• [WHAT NEEDS TO BE DONE]: Copy, exactly and without additions, every line in the records below from the one holding "29: (343, 105, 0.87)" through the one holding "49: (309, 143, 0.89)", both ends included.

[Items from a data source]
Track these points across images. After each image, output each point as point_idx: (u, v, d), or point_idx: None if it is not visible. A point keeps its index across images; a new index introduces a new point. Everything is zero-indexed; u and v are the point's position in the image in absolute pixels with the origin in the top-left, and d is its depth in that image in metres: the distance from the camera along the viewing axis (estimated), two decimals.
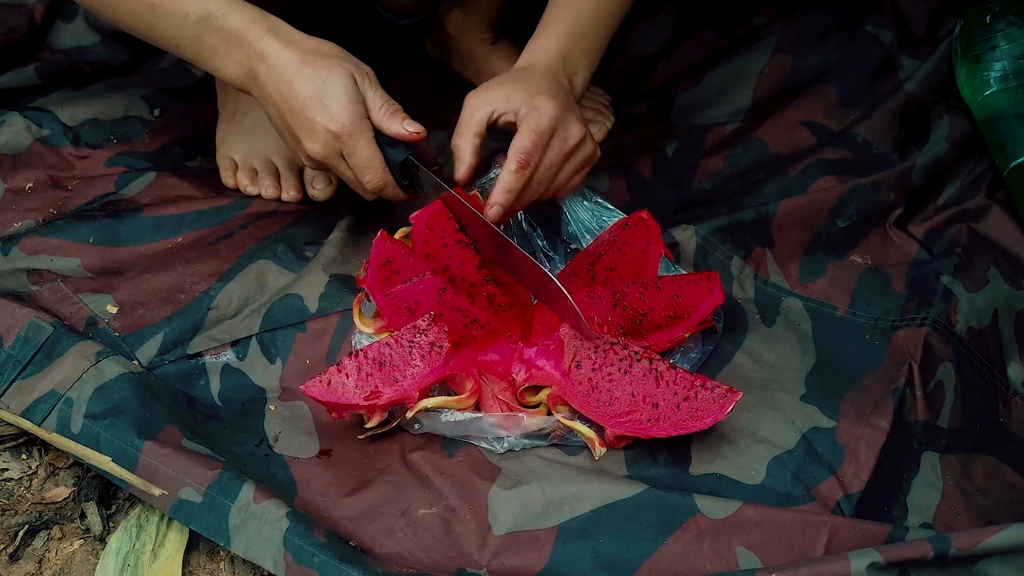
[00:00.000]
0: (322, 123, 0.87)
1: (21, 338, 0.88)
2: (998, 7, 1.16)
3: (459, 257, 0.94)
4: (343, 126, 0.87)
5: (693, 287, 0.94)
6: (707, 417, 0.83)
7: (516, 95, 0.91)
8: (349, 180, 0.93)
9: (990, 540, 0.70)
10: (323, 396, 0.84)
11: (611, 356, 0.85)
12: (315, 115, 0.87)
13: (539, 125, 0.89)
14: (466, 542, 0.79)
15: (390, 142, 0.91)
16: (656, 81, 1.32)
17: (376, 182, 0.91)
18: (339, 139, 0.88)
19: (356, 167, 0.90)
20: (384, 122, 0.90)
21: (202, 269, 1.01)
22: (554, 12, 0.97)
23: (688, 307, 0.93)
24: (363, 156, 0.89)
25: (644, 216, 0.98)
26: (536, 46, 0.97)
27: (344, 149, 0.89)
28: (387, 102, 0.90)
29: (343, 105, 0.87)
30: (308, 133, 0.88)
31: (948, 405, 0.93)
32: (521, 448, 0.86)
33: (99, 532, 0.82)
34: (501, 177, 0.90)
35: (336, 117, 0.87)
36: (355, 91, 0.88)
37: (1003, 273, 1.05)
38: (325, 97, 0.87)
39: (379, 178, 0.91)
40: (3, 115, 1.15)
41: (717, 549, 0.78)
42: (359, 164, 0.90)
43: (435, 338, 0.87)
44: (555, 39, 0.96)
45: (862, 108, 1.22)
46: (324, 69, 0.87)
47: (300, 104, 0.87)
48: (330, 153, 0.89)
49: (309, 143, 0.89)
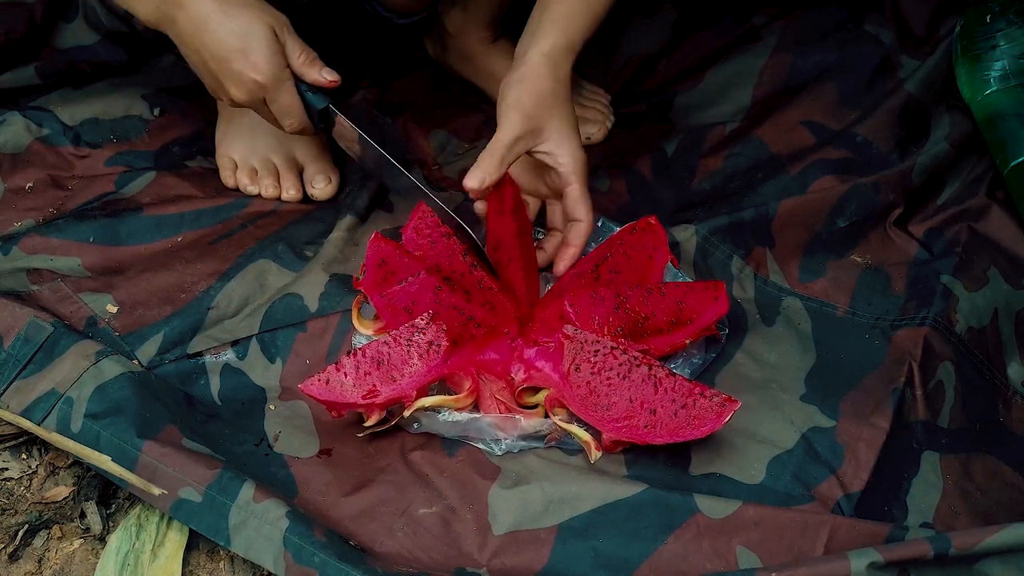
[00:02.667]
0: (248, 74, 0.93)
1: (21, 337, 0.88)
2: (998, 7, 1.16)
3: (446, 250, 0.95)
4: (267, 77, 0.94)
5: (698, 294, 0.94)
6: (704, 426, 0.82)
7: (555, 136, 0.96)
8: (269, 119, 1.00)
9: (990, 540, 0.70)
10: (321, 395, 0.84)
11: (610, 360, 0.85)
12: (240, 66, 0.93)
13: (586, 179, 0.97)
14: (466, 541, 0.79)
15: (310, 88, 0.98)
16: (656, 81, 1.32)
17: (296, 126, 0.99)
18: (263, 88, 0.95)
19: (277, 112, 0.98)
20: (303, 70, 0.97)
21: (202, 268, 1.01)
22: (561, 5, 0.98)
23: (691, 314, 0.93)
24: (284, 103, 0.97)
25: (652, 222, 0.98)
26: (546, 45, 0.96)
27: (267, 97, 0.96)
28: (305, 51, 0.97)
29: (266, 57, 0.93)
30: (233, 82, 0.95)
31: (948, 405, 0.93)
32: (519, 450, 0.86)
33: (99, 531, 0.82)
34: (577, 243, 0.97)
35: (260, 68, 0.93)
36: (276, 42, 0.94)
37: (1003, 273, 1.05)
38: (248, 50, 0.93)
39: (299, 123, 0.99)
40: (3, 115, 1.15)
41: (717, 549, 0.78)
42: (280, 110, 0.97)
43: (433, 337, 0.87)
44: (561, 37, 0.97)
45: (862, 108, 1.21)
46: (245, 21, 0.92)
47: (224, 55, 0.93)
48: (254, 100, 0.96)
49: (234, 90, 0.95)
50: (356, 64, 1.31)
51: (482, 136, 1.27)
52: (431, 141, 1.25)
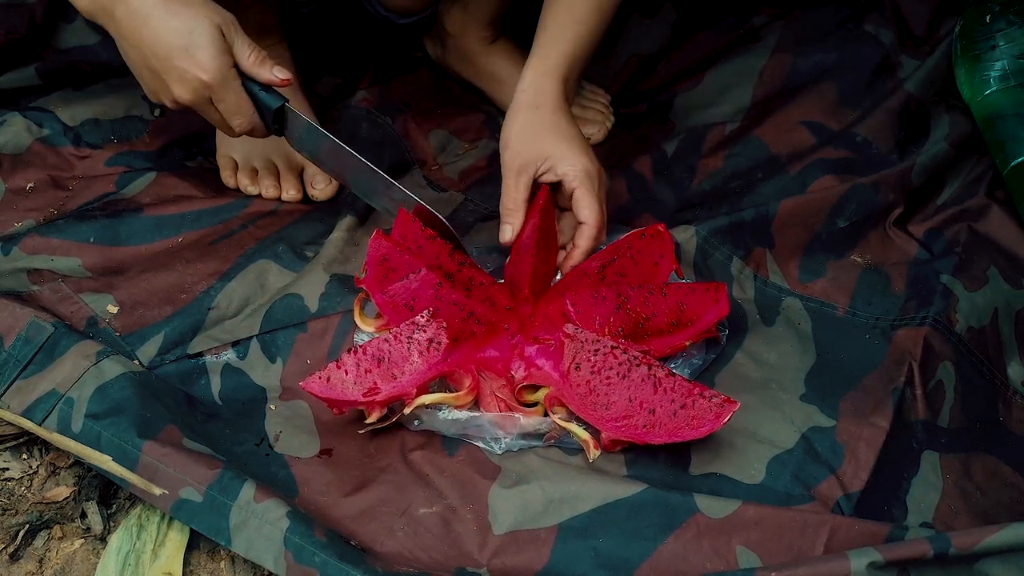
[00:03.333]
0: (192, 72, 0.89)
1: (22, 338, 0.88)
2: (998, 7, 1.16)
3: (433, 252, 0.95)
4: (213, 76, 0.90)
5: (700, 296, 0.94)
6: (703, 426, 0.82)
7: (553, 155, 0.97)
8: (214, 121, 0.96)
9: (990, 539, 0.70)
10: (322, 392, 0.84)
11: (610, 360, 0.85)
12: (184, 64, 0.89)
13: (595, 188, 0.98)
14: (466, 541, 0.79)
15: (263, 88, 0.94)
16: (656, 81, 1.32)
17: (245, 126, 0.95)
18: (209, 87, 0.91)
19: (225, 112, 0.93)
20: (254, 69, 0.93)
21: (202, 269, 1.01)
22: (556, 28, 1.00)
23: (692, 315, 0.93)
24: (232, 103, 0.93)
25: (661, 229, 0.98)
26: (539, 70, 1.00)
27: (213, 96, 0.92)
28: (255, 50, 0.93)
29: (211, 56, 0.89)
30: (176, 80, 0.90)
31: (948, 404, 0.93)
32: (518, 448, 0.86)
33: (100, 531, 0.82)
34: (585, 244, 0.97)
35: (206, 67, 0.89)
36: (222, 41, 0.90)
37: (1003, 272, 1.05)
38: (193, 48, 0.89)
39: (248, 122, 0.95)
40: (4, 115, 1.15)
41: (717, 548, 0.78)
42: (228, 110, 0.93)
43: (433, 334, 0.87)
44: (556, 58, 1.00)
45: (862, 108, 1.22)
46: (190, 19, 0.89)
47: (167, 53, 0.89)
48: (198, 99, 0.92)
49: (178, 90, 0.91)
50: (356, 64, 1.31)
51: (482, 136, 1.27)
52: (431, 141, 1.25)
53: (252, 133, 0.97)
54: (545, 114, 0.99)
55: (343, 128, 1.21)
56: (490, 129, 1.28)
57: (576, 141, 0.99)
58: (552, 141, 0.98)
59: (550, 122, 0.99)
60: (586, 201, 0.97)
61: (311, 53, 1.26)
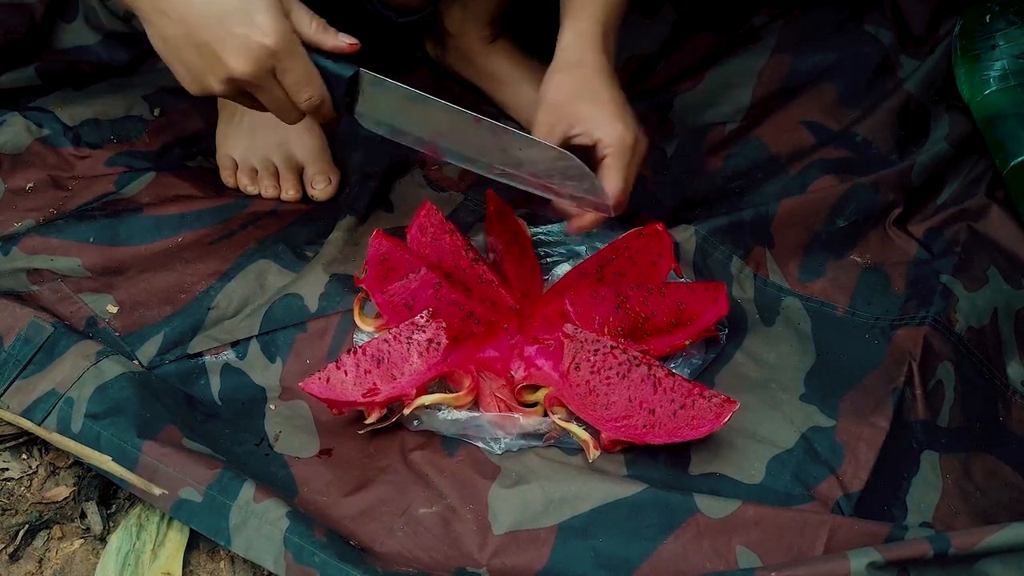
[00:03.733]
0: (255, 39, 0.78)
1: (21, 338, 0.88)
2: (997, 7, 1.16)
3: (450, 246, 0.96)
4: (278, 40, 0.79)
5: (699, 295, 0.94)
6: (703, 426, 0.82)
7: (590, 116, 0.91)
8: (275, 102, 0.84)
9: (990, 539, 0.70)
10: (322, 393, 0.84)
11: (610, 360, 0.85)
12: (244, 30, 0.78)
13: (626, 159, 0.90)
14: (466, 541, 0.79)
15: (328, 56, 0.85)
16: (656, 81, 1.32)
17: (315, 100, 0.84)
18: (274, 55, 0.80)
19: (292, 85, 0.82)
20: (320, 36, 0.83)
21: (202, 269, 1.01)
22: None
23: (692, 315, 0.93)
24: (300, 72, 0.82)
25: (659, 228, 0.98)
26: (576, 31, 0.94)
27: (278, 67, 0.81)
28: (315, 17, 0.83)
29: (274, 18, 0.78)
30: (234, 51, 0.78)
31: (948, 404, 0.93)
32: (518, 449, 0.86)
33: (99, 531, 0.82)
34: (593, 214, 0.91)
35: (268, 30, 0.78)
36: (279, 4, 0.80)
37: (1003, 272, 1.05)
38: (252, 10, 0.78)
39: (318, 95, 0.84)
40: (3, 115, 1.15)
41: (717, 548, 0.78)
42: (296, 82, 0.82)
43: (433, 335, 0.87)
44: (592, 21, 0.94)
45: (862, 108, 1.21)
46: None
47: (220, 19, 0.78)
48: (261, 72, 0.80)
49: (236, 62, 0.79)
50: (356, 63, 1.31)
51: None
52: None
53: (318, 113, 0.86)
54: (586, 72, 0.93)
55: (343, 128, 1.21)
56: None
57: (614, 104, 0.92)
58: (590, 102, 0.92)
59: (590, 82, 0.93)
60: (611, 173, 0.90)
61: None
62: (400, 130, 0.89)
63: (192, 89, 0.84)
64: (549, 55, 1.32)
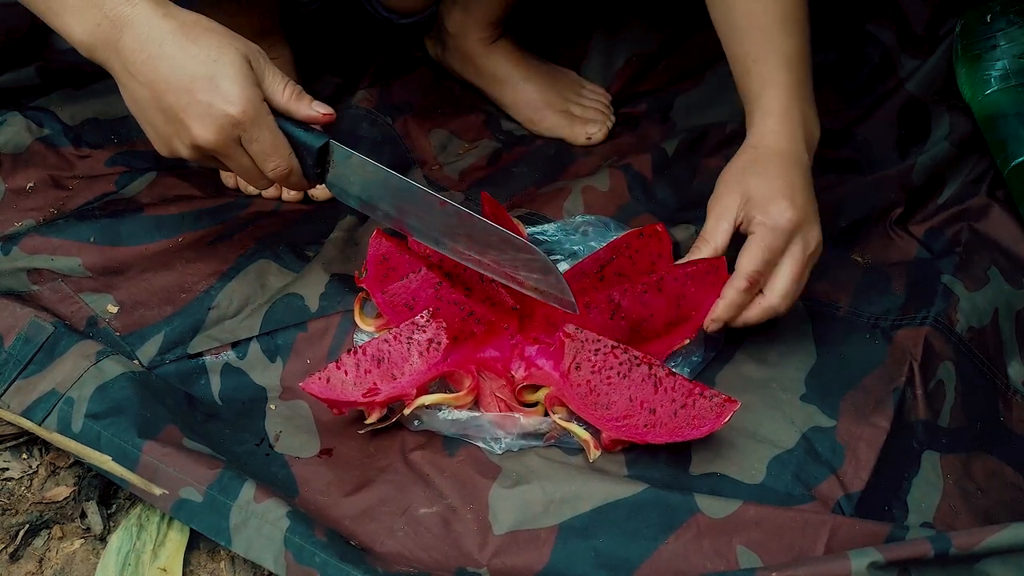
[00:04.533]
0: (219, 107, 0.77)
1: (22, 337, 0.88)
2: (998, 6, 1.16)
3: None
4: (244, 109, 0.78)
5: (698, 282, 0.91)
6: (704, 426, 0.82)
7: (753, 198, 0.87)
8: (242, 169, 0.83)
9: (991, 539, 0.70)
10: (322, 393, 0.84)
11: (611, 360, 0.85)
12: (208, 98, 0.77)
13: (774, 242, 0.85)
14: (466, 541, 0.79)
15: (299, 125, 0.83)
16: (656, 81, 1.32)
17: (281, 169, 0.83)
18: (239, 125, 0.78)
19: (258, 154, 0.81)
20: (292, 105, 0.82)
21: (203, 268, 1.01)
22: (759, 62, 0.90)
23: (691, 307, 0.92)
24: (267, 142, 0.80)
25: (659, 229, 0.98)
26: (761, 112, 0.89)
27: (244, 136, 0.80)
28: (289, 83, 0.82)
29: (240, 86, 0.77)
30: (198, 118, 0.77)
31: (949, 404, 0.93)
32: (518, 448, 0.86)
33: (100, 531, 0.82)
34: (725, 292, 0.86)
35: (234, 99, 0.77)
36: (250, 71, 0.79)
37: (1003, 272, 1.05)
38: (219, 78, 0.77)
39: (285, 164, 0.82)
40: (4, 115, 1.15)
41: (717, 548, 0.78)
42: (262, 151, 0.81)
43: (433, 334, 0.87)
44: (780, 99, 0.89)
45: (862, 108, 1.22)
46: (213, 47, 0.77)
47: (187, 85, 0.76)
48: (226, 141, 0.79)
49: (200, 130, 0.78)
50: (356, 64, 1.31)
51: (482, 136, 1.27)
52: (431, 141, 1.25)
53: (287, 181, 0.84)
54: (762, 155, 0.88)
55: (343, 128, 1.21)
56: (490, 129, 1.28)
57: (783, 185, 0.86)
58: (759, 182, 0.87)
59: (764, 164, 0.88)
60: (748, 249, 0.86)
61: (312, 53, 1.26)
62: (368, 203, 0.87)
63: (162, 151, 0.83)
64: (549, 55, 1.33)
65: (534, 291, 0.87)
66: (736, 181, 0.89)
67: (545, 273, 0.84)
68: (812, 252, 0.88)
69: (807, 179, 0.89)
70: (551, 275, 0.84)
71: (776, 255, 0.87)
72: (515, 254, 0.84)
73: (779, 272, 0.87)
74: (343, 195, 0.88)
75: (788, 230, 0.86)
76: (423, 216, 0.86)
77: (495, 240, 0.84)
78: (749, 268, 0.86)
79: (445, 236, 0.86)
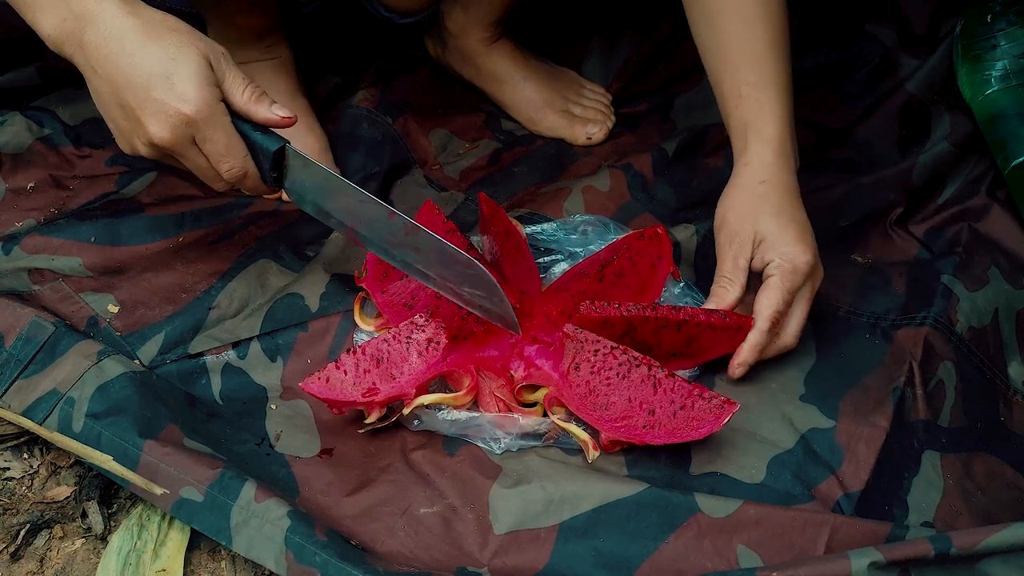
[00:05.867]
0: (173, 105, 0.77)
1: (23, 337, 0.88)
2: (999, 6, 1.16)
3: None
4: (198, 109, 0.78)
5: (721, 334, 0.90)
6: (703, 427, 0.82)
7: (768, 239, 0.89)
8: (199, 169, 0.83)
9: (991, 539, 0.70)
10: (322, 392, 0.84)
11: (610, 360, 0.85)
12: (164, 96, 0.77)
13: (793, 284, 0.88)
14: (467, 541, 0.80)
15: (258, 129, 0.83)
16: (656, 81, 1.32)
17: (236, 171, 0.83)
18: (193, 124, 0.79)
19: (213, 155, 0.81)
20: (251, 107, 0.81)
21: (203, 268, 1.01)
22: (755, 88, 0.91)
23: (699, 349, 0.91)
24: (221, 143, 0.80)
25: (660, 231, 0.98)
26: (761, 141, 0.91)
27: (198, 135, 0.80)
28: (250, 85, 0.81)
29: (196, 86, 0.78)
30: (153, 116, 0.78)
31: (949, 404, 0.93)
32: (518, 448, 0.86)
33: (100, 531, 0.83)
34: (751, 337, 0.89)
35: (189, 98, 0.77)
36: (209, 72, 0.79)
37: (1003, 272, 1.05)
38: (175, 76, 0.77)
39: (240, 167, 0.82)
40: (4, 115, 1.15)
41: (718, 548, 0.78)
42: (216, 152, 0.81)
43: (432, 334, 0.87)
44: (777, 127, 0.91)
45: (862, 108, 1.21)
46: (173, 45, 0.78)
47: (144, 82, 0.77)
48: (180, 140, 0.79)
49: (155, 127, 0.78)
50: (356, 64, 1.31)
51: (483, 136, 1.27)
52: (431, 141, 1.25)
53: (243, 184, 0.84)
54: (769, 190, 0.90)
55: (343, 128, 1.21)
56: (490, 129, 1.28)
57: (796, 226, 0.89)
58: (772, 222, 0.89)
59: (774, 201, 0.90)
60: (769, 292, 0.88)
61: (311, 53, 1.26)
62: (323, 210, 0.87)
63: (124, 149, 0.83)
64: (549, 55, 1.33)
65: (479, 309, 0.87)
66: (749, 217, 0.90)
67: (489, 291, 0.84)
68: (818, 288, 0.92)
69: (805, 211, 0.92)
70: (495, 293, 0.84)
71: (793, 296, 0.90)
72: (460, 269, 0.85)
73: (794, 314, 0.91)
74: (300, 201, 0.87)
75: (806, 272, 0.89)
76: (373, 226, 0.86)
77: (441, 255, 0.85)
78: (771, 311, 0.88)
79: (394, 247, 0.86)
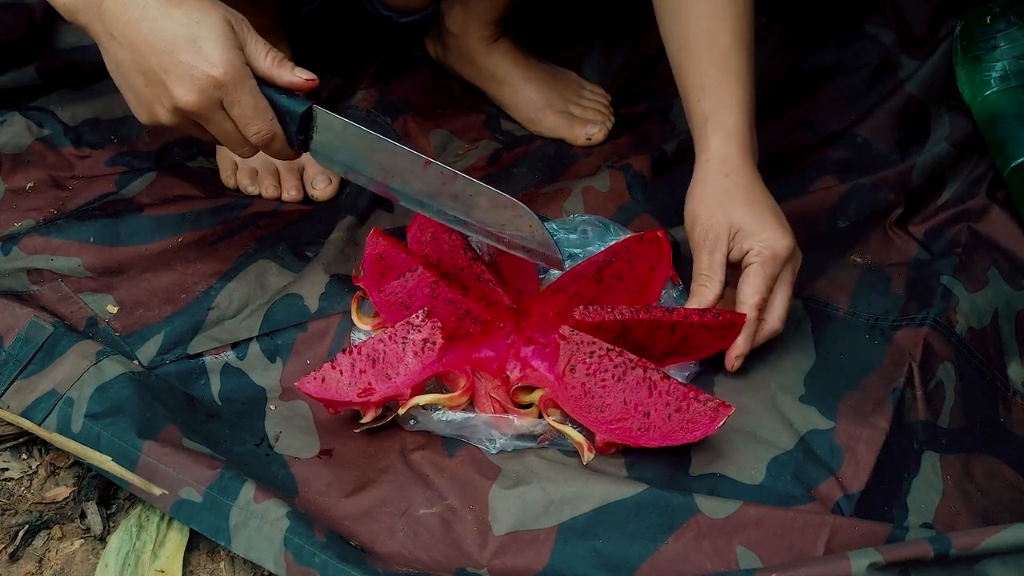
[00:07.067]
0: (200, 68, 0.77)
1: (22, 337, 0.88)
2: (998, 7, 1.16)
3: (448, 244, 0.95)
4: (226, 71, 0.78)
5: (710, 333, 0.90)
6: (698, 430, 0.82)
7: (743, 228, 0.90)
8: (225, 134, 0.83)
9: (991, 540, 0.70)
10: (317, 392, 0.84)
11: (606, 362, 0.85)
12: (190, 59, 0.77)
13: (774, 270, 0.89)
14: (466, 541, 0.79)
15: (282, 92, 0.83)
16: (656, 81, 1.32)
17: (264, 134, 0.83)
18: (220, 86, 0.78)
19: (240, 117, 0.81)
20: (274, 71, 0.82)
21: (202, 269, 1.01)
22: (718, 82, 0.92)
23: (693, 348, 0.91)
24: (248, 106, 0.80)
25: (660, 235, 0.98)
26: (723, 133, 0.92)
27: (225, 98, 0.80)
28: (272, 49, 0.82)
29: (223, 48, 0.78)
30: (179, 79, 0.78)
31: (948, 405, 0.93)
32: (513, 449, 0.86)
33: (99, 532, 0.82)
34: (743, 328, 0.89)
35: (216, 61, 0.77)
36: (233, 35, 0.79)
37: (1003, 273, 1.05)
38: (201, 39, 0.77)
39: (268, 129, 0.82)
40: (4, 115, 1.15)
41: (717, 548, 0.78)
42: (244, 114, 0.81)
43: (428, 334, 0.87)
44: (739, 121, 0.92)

• [SOLUTION TO THE EXERCISE]:
29: (343, 105, 0.87)
30: (308, 133, 0.88)
31: (948, 405, 0.93)
32: (521, 448, 0.86)
33: (99, 532, 0.82)
34: (501, 177, 0.90)
35: (336, 117, 0.87)
36: (355, 91, 0.88)
37: (1003, 273, 1.05)
38: (325, 97, 0.87)
39: (379, 178, 0.91)
40: (3, 115, 1.15)
41: (717, 549, 0.78)
42: (359, 164, 0.90)
43: (435, 338, 0.87)
44: (555, 39, 0.96)
45: (862, 108, 1.22)
46: (324, 69, 0.87)
47: (300, 104, 0.87)
48: (330, 153, 0.89)
49: (309, 143, 0.89)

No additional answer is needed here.